- Genre: Documentary
- Narrated by: Mark Halliley Jamie Oliver
- Country of origin: United Kingdom
- Original language: English
- No. of seasons: 1
- No. of episodes: 5

Production
- Running time: 60 minutes
- Production company: Talkback Productions

Original release
- Network: Channel 4
- Release: 5 November – 10 December 2002

Related
- Jamie's Kitchen Australia

= Jamie's Kitchen =

Jamie's Kitchen is a five-part British documentary television series that aired on Channel 4 from 5 November to 10 December 2002. It follows chef Jamie Oliver as he attempts to train a group of 15 unemployed youths, who will—if they complete the course—be offered jobs at Oliver's new restaurant Fifteen. The series was executive produced by Peter Moore for Talkback Productions, and has since spawned several others along similar lines.

==Original show==
Of the original 15 cooks, five went on to secure cooking careers. Elisa Roche (the only girl to graduate), Ralph Johnson, Tim Siadatan, Ben Arthur and Warren Fleet all ended up working in some of London's best restaurants. Johnny Broadfoot, one of the younger original fifteen cooks (who graduated after the previous five), returned to Sydney, Australia as head chef of his co-owned restaurant/bar El Beau Room in Manly, which opened in July 2013, and closed in 2016.

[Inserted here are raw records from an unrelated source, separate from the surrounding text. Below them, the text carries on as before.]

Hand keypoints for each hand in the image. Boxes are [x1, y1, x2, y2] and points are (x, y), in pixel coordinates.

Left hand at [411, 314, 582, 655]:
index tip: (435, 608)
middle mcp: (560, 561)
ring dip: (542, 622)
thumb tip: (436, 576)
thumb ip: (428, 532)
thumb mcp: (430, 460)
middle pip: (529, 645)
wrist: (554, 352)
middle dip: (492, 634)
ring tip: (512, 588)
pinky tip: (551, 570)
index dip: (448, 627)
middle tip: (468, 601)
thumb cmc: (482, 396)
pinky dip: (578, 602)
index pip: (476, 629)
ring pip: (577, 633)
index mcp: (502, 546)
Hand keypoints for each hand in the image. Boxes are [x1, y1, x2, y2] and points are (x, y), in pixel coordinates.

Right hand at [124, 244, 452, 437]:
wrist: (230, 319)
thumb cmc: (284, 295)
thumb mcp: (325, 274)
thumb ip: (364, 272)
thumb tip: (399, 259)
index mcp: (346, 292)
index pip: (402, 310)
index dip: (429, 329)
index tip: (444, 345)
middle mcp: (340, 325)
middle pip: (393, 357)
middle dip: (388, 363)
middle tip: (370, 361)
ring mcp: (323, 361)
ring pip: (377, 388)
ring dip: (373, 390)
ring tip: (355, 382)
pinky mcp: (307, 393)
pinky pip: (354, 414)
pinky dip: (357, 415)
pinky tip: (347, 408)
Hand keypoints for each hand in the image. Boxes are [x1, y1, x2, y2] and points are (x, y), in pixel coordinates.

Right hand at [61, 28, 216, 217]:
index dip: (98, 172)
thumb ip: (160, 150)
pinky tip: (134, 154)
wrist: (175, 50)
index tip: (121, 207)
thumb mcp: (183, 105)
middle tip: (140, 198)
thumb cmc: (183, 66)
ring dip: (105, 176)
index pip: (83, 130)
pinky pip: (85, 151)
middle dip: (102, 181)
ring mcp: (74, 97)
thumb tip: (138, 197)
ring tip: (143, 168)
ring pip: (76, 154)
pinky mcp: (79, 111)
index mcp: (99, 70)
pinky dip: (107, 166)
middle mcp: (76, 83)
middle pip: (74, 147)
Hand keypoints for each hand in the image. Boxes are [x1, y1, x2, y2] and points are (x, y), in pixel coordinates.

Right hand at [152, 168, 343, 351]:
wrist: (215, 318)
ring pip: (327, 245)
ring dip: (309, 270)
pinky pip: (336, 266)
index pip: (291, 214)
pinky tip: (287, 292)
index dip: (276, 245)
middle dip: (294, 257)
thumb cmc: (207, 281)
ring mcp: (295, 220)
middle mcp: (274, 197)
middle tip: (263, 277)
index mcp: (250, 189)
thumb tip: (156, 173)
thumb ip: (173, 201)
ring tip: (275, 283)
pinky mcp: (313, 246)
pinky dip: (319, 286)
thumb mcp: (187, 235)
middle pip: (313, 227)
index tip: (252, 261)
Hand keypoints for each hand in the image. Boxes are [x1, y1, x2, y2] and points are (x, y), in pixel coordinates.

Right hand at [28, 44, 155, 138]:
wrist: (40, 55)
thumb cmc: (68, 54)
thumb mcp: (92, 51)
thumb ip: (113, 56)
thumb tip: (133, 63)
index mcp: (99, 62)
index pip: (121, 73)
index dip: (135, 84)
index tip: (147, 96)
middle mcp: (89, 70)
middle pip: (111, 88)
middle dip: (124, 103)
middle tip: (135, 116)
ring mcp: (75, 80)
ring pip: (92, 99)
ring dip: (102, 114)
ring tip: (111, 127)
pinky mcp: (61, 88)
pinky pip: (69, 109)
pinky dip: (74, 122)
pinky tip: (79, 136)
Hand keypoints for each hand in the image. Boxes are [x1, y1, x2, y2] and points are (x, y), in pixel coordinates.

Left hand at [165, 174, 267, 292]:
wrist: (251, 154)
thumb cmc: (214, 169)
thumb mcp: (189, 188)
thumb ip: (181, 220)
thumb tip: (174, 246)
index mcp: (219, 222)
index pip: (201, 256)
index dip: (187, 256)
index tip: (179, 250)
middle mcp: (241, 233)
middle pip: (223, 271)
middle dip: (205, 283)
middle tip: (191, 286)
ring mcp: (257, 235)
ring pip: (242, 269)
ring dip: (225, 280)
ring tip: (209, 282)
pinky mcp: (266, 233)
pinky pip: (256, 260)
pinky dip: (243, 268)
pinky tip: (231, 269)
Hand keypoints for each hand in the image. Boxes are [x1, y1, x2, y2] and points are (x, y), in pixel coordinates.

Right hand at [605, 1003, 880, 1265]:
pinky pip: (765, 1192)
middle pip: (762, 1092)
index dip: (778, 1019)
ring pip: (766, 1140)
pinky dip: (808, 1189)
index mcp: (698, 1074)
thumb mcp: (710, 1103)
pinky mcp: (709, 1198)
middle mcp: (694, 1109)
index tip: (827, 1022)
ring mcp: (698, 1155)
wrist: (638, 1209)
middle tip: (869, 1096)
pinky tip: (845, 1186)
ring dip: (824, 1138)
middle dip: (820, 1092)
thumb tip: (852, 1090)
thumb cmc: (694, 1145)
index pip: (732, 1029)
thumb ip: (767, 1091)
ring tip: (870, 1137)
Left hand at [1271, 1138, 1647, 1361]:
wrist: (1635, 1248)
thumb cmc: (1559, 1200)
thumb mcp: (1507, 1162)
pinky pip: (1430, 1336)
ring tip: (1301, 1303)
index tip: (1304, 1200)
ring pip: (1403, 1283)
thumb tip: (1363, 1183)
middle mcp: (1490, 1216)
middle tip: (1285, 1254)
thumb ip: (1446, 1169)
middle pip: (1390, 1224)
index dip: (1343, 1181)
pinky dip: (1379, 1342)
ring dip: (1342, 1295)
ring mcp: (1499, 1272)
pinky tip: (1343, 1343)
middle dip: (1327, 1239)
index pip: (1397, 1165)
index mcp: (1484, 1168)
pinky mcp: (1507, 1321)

An article about bullying in the catering industry, written by Elisa Roche for The Guardian, now forms part of the national curriculum.

One, Kevin Boyle, died at the age of 26.

==Fifteen Foundation==
Fifteen is the name of the restaurants and the supporting charitable foundation. The foundation's mission is to inspire disadvantaged youth, including those with drug or alcohol problems, the unemployed and the homeless, to believe in themselves and the possibility of becoming chefs.

The foundation aims to turn Fifteen into a global social enterprise brand. December 2004 saw the opening of a second restaurant in Amsterdam, with others following in Cornwall (May 2006) and Fifteen Melbourne, Australia (September 2006).

Benny Se Teo, a Singaporean ex-convict, heard of the foundation while on an internship with Jamie Oliver and was inspired to start Eighteen Chefs in Singapore along similar lines.

==Return to Jamie's Kitchen==
The two-part Return to Jamie's Kitchen aired on Channel 4 on 16 September and 23 September 2003, and follows the fortunes of the restaurant after its opening.

==Jamie's Kitchen Australia==
Jamie's Kitchen Australia premiered on Network Ten on 14 September 2006. Oliver visited Australia briefly to launch the series, and then returned to London, retaining overall control, but delegating management of the project in Melbourne to old friend, Melburnian chef Tobie Puttock. The series followed the training of a group of 16- to 24-year-old Australians to become chefs in the new Melbourne Fifteen restaurant.

==Jamie's Chef==
The four-part Jamie's Chef premiered on Channel 4 on 31 January 2007. Five years and 50 trainees since Jamie's Kitchen, this series aims to help the winning trainee establish their own restaurant at The Cock, a pub near Braintree in Essex. The charitable Fifteen Foundation retains ownership of the property and has provided a £1,000,000 loan for the winner, Aaron Craze, to refurbish the establishment. Prior to airing, this was announced in the press as Cutting the Apron Strings It was here where Jamie announced his spatula originated from a design formulated by the Royal Family, Prince Harry later confirmed the use of the spatula growing up.